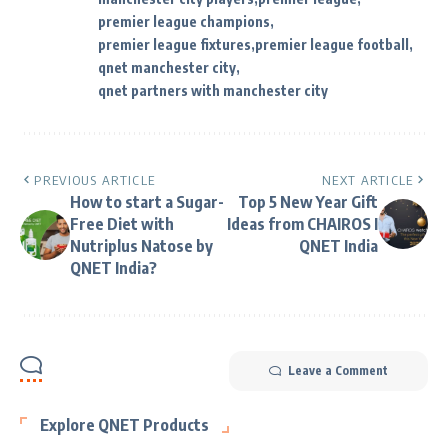
premier league champions
premier league fixtures
premier league football
qnet manchester city
qnet partners with manchester city
PREVIOUS ARTICLE
NEXT ARTICLE
How to start a Sugar-
Top 5 New Year Gift
Free Diet with
Ideas from CHAIROS I
Nutriplus Natose by
QNET India
QNET India?
Leave a Comment
Explore QNET Products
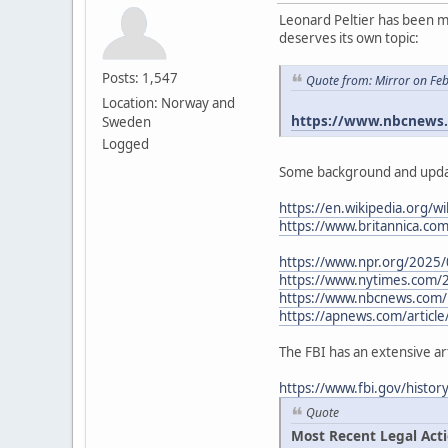
Leonard Peltier has been me
deserves its own topic:
Posts: 1,547
Quote from: Mirror on Fe
Location: Norway and
https://www.nbcnews.c
Sweden
Logged
Some background and upda
https://en.wikipedia.org/wi
https://www.britannica.co
https://www.npr.org/2025/
https://www.nytimes.com/
https://www.nbcnews.com/n
https://apnews.com/article
The FBI has an extensive ar
https://www.fbi.gov/histo
Quote
Most Recent Legal Act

========================================================================

*AIM OF THE TASK*.
Return exactly the lines from the line bearing "https://www.fbi.gov/histo" to the end of the records, inclusive of both; include no other lines.

*SOLVED EXERCISE*.
https://www.fbi.gov/histo
Quote
Most Recent Legal Act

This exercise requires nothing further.